Visual acuity gradually improved to 20/60 up to 6 weeks after the first injection. While there was a significant reduction in macular exudation and edema, the telangiectatic vessels remained unchanged. Following the 2nd injection, visual acuity increased to 20/40; however, the patient complained of metamorphopsia. Fundus examination revealed more reduction in the severity of macular edema.
Three months after the 3rd injection, visual acuity improved to 20/20 and remained stable up to 12 months thereafter. At the last visit, in addition to a significant reduction of macular edema and exudation [Fig. 1B, C], the peripheral vascular lesions seemed to be regressed partially [Fig. 2B]. During the injection intervals and follow-up period up to 12 months, we did not notice any sign of relapse.
This case presented a dramatic response of exudative macular edema in patient with Coats' disease to intravitreal bavacizumab. The visual acuity improved from counting finger to 20/20 by three injections and remained stable for 12 months.
Several treatment modalities have been purposed for the management of Coats' disease including hormones, antibiotics, radiation, trans-scleral diathermy, photocoagulation, and cryopexy with minimal success. Recently, Jarin et al. demonstrated resolution of sever macular edema in adult Coats' syndrome with high-dose (25mg) intravitreal triamcinolone acetonide following an unsuccessful treatment with grid laser. However, their patient did not show any improvement in visual acuity in spite of anatomical regression of macular edema. They believed that it was likely due to the chronocity of the macular edema that once lipid plaques have deposited on the macula it is usually irreversible and often leads to permanent visual loss. Nevertheless, we noticed a significant visual improvement in association with the resolution of the macular edema after intravitreal bevacizumab which might emphasize the benefit and necessity of earlier interventions in such cases before any chronic macular changes develop.
Laser photocoagulation and cryotherapy have been used for treatment of Coats' disease. They are usually directed to obliterate the abnormal telangiectatic vessels. Cryotherapy is indicted when the aneurysms are in the periphery or large areas of exudation are present beneath the telangiectatic vessels. However, one should be cautious about the complications such as premacular fibrosis which may occur as a result of excess retinal photocoagulation or cryopexy. Lefaut et al. reported two cases with this complication following laser treatment in Coats' disease. Our case presented with a large area of telangiectatic vessels with severe exudative macular edema which required a heavy conventional treatment with either laser or cryotherapy. We preferred to use intravitreal bevacizumab instead to avoid such side effects.
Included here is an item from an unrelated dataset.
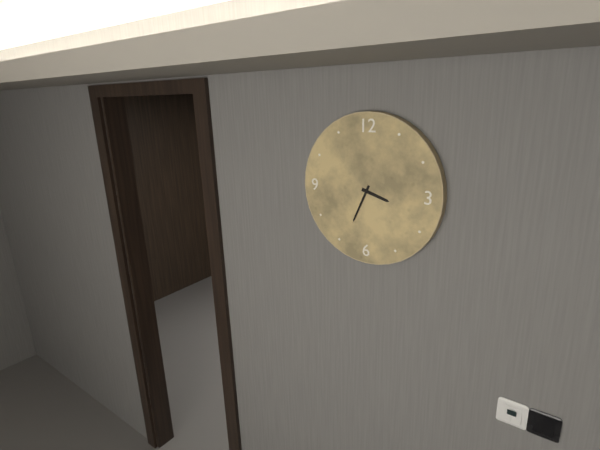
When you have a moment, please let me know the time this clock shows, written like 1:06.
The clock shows 3:34
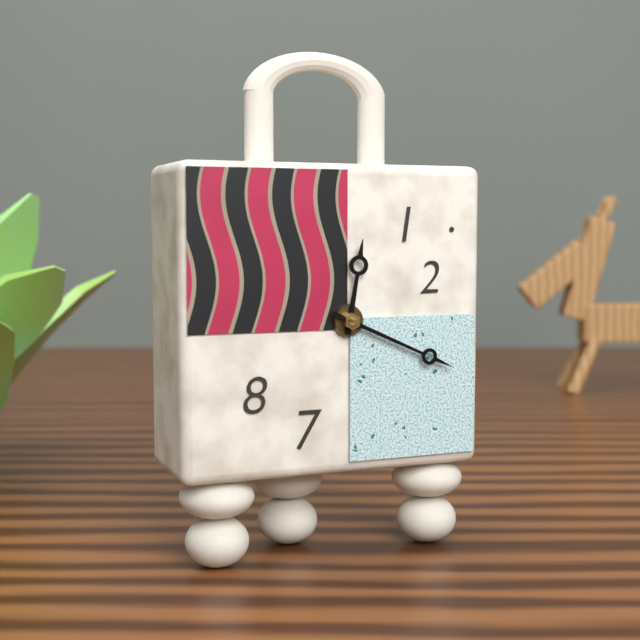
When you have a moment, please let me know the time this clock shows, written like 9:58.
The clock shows 12:19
No complication was encountered in this case.
Standard treatment of Coats' disease includes laser or cryo retinopexy to the telangiectatic vessels and anti-VEGF injections seems to be an adjunctive treatment for these methods. Nonetheless, one concern always exists regarding the temporary effect of the drugs given by intravitreal route without any accompaning laser or cryotherapy. However, we noticed sclerotic changes developed in the abnormal vessels which might indicate a more permanent effect of this therapy. Using multiple injections might help us to achieve this result.
To the best of our knowledge, this is the first report of successful treatment of macular edema in Coats' disease with intravitreal bevacizumab. Nonetheless, no practicable conclusion could be drawn from this report and a randomized clinical trial is mandatory to prove the efficacy and safety of this treatment modality.